The media has a "double standard" against Israel
More Double-Standards from Israel's Critics
by Martin Krossel
Recently on Palestinian state television, viewers could watch praise being bestowed on the convicted perpetrators of the random murder of three members of the Fogel family, in a nighttime attack on their West Bank home. The terrorists were referred to as "heroes." Earlier in January, the mufti [main Islamic religious leader] of Jerusalem, Sheik Muhammad Hussein, made a speech in which he recited this passage from a hadith, a saying that is attributed to the Prophet, "The hour will not come until you fight the Jews. The Jews will hide behind stones and trees. Then the stones and trees will call: Oh Muslim, servant of Allah, there is a Jew behind me, come and kill him."
So far, I haven't found any newspaper outside of Israel that reported on Palestinian television's praise of the terrorists. The New York Times buried its only report of the speech in latter paragraphs of a story headlined "2 Palestinian Legislators Are Arrested in East Jerusalem Protest." Both Reuters and the Associated Press reported on the speech, but those dispatches were picked up by just a few newspapers, such as the Washington Post and Jonathan S. Tobin, the online editor of Commentary, who remarked, "The fact that the speech has largely gone unreported tells you all you need to know about the distorted vision of the Middle East, in the mainstream media."
Compare the coverage of the mufti's speech without how much has been written, particularly in recent years, with how much has been written about how Israel allegedly persecutes Arabs both in the territories and in the Jewish State itself.
Consider an article by the American-born Israeli writer Gershom Gorenberg, appearing in the January/February edition of the Jewish magazine Moment. He attributes the increase of "anti-democratic" legislation to the "failure to make hard decisions after the Six Day War, to the occupation of the West Bank since then, and the government-backed settlement enterprise." And the right-wing religious extremists who populate the settlements are responsible for that failure.
Gorenberg is only of a number of writers who have in recent months begun to sound a loud death knell for Israeli democracy. In support of their dire warnings they cite a number of pieces legislation that have either been introduced in the Knesset or already enacted into law. One bill would bar mosques from sounding their call to prayer on the grounds of noise pollution. No similar legislation bans the sounding of sirens that mark the beginning of the Jewish Sabbath or the noise from loud discotheques. Another piece of legislation would limit the kinds of lawsuits that Israeli civil rights groups could file before the Supreme Court. A bill that imposes civil penalties on anyone who calls for a boycott of products from West Bank settlements. Another law passed by the Knesset -- but overturned by the Supreme Court -- would have prohibited Arabs from purchasing homes in certain small communities.

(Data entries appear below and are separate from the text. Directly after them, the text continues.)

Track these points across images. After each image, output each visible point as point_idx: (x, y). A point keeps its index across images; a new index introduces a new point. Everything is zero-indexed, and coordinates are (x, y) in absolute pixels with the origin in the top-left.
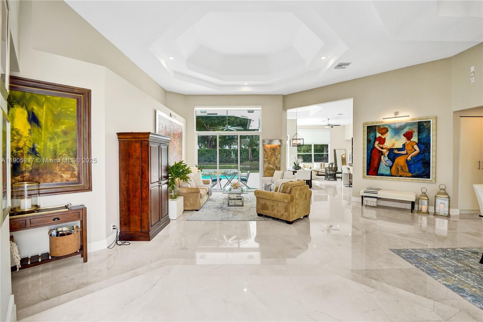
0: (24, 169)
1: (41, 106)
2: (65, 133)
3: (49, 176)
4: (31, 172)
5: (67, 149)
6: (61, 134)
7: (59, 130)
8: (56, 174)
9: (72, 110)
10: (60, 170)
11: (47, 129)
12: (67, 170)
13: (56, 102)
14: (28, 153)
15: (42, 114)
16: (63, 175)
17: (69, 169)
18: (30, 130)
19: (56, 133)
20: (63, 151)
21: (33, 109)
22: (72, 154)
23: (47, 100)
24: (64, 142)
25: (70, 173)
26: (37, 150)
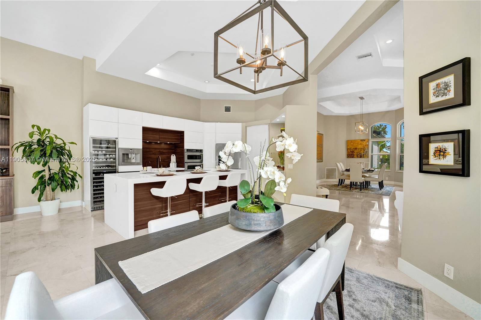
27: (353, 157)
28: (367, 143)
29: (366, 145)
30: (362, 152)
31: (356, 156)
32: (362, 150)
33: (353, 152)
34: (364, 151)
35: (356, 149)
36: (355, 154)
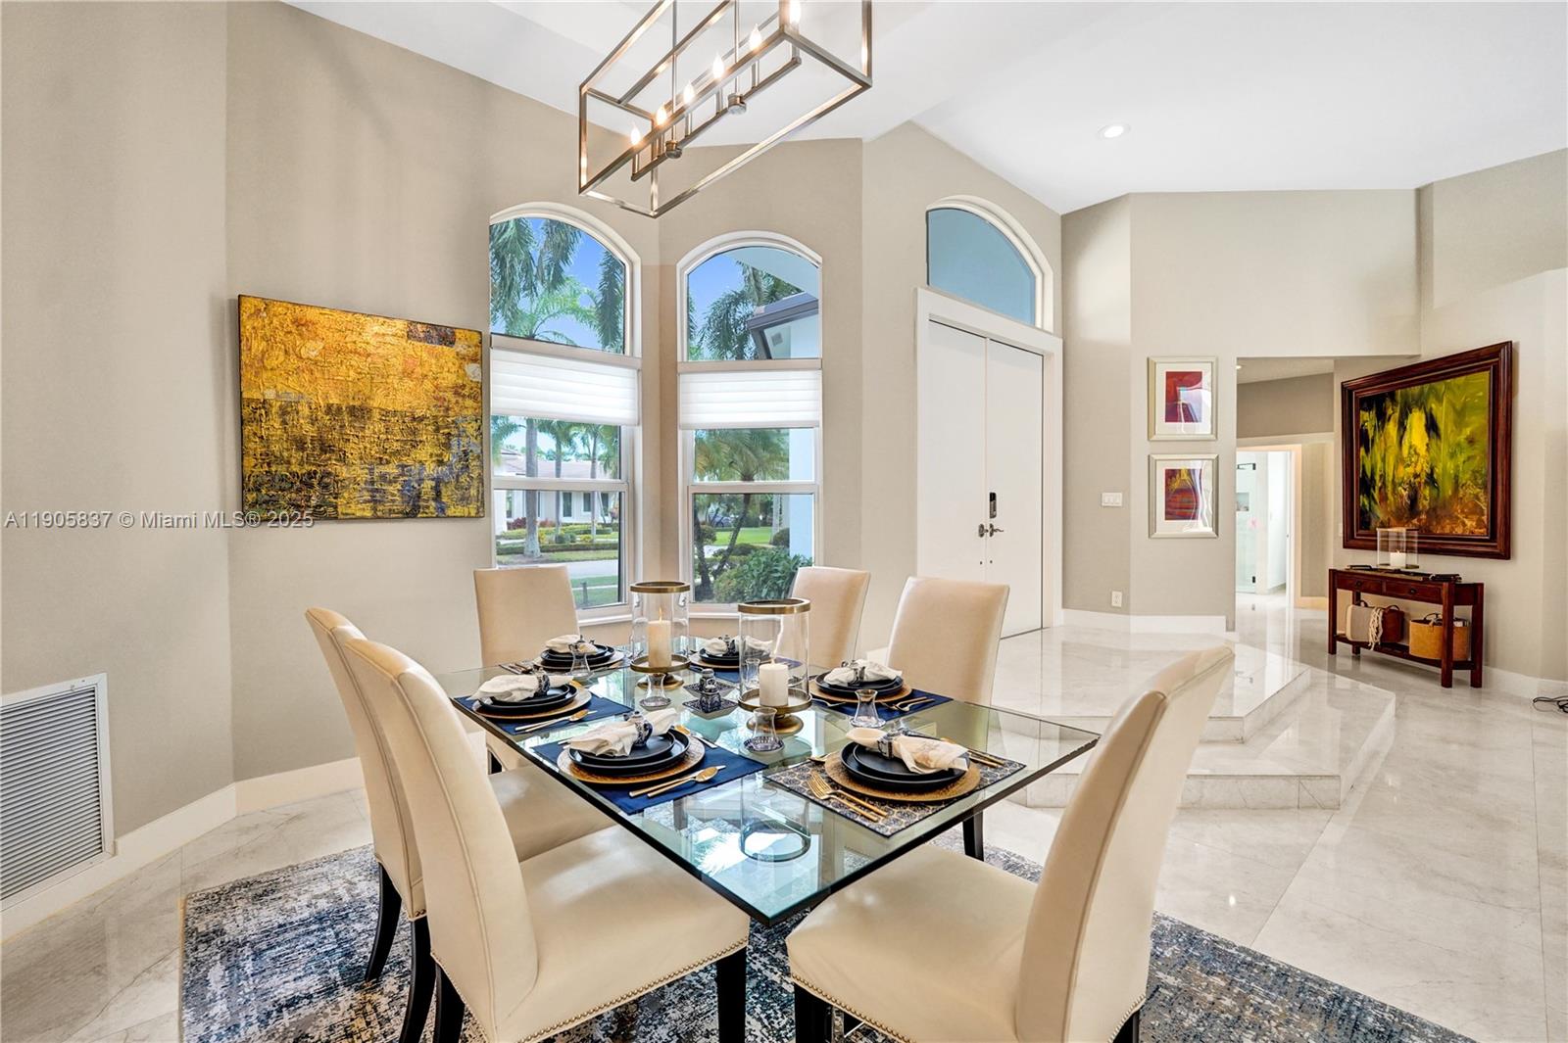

But all of this has a context -- one that Gorenberg, like most of his comrades on the left, consistently ignores. The public praise of the terrorists and the mufti's anti-Semitic speech are manifestation of an intense and long-standing Arab -- and particularly Palestinian -- hostility toward Israel and Jews. Palestinian Media Watch, which has brought many examples of the inflammatory material disseminated by the regime-controlled media to the attention of the outside world, writes, "The years of [Palestinian Authority] promotion of killing Jews and PA religious leaders' citing of the hadith to justify it may contributed to the high acceptance of it in PA society."
On December 20, the Times reported on Palestinian Media Watch's publication of a book [Deception: Betraying the Peace Process] which showed "a pattern of non-recognition of Israel's right to exist, demonization of Israel, and promotion of violence." Shlomo Avineri, a professor at Hebrew University and one of Israel's most distinguished intellectuals, says, "There is no doubt in my mind that in the mainstream of the Palestinian national movement, Israel is not considered legitimate. This is the inner truth of the Palestinians. They really mean it. It's not what they say on CNN, but it is what they teach their children." Gorenberg complains vociferously about the absence of "separation of synagogue and state" in Israel. So why does he refrain from decrying the absence of the "separation of mosque and state" when a regime-paid Palestinian cleric calls for the killing of Jews?
Shamefully, the Palestinian national movement, in the shadow of the Holocaust, calls for the creation of a state that has been purged of Jews. Even more shamefully, prominent Israelis and American Jews support that demand. Earlier this month, Melanie Phillips, a columnist for the British newspaper the Daily Mail, appropriately accused British Prime Minister David Cameron and his deputy Nick Clegg of supporting racism when they called for an immediate cessation of the construction of Jewish settlements on the West Bank and in some Jerusalem neighborhoods. "Some 20 percent of Israel's population are Israeli Arabs? Why don't Clegg and Cameron support the idea that there can be Palestinian Arabs?"
Israel's treatment of its Arab population may not have always been just, and some of the legislation that has been introduced in the Knesset may threaten the vibrancy of Israel's democracy. But once someone, like Gorenberg, has thrown his full support behind the complete ethnic cleansing of Jews from the West Bank, you've lost all moral authority to criticize the shortcomings of Israel's treatment of the Arabs.